Тяжелая ладонь припечатывает стол, пинтовые кружки подпрыгивают.
— Трусость? Черта с два — трусость! Парень просто хотел мира. У него глаза на месте и сердце не из камня, он видит, до чего дошел его народ! И он сказал отцу: что за страну ты мне оставишь? Нищую и беззащитную? Да нас любой сосед возьмет сейчас голыми руками, а все из-за твоей ссоры с Подземельем… Вот как было дело.
— Ты, Мэтт, трепло! Потому — неоткуда тебе знать, о чем говорят во дворце.
— А вот знаю! Сводный брат моей благоверной как раз в тот день крепко выпил с королевским истопником, а тому рассказал трубочист, а трубочист, так уж вышло, слышал тот разговор собственными ушами, вот!
— Ну и дурак, выходит, твой трубочист.
— Может, и дурак… Может, и я дурак выхожу, что треплю вам тут насчет королевских дел. А только принц наш не трус и никогда трусом не был. Просто он больше думает о людях, чем о собственной славе, — оттого грозный наш король и осерчал. Где, мол, это видано, чтобы короли отступались от своего только потому, что их подданным надоели тяготы войны? А теперь…
— Знаешь что, Мэтт, — к столику возчиков подходит хозяин, — заткнулся бы ты, что ли. Я не хочу неприятностей со стражей.
— Ты мне не веришь?!
— Верю. Потому и говорю — заткнись.
— А ведь он прав, слышь, Мэтт… пошли-ка домой. Благоверная твоя, слышь, небось и спать еще не ложилась, ждет… пошли-ка…
Словоохотливый Мэтт и его дружок, пошатываясь, бредут к выходу. Двое других, переглянувшись, возвращаются к своим кружкам.
— А ты еще спрашиваешь, почему я не хочу увезти его к нам, — тихо говорит Лека. — Этот город — его. Надо только найти способ… придумать…
— Что мне сказать Ракмаилю?
— Да что угодно. Какая разница?
— Так ведь и вам, может, придется возвращаться с ним.
— Ну и что?
— Он скользкий. Любопытство таких типов может слишком дорого обойтись. Нужно правдоподобное и скучное объяснение. И чтобы вы с Серегой могли его повторить.

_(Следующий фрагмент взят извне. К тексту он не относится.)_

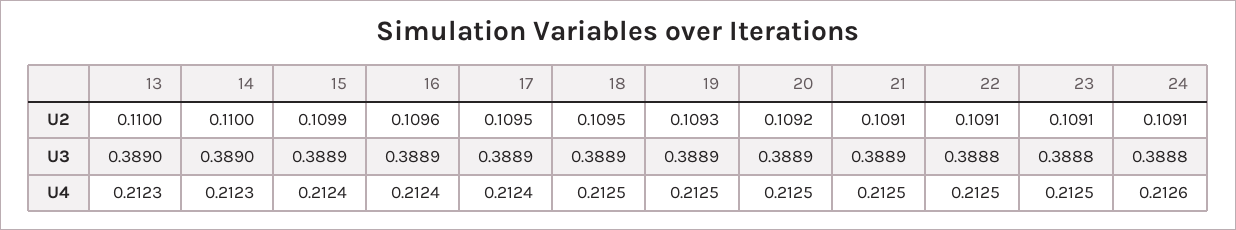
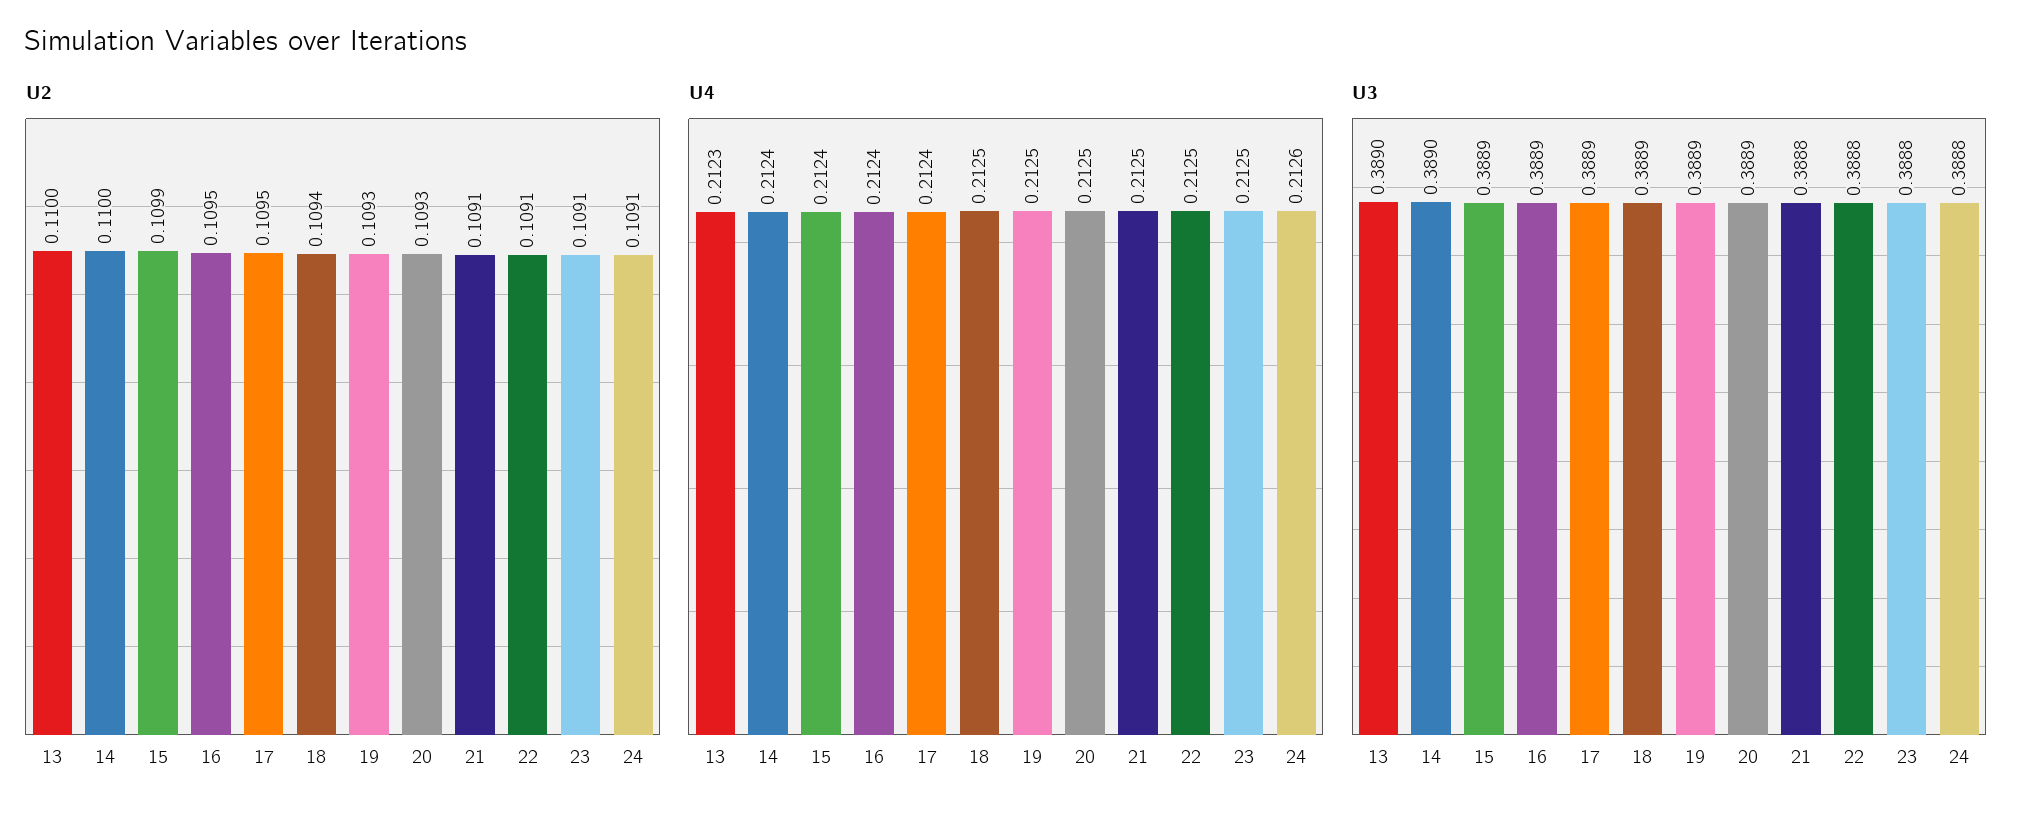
U2, 16: 0.1096 -> 0.1095
U2, 18: 0.1095 -> 0.1094
U2, 20: 0.1092 -> 0.1093
U3, 21: 0.3889 -> 0.3888
U4, 14: 0.2123 -> 0.2124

— Ну… скажи, ты не такой дурак, чтобы оставаться здесь на зиму. Скажи, мы с Серым нанялись в охрану, а ты решил вернуться домой. По-моему, достаточно скучно. Когда он уезжает?
— Послезавтра.
— Ну, значит…
Лека вдруг замолкает… замирает… и вскакивает, с грохотом опрокидывая стул:
— Они попались!
— Сядь! — Ясек хватает за руку, дергает. — Не привлекай внимания. Точно?
— Да… — Лека остается стоять. — Надо же что-то делать!
— Сядь.
Лека медленно, на ощупь, подбирает стул. Садится.
— Как их вытащить?
— Никак. Если Карел попался, мы с тобой и вовсе… двух шагов не пройдем. Будем ждать, Лека.
— Чего ждать?!
— Утра. Вестей. Чего-нибудь. — Ясек оглядывается на возчиков и наклоняется ближе к Леке: — Я думаю, король или отпустит их по-тихому, или поднимет такой шум, что услышит вся столица. Все зависит от того, в каком он настроении… насколько остыл после того разговора. Как знать: может, он уже пожалел, что отрекся от сына?
Время застывает. Леке кажется — он болтается посреди ночи, словно увязшая в патоке муха. Что-то происходит там, во дворце… нехорошее. Нет, дальше разговоров дело не зашло… пока. Но может зайти — судя по напряженной готовности Сереги. Такой же точно готовности, которая… Лека с трудом сглатывает вставший в горле ком. Он вспомнил. Точно так же он чувствовал Серого в тот день, когда они попались ордынцам. Серега, пожалуйста, не нарывайся! Король зол, не иначе… не зли его еще больше, не надо! Ведь Ясек прав, мы не сможем вас вытащить… У нас одна надежда — что вы выйдете оттуда сами. Глупая, немыслимая, почти несбыточная надежда. С тем же успехом, наверное, можно надеяться на поголовное вымирание гномов от насморка или внезапное превращение Анри Грозного в святого отшельника…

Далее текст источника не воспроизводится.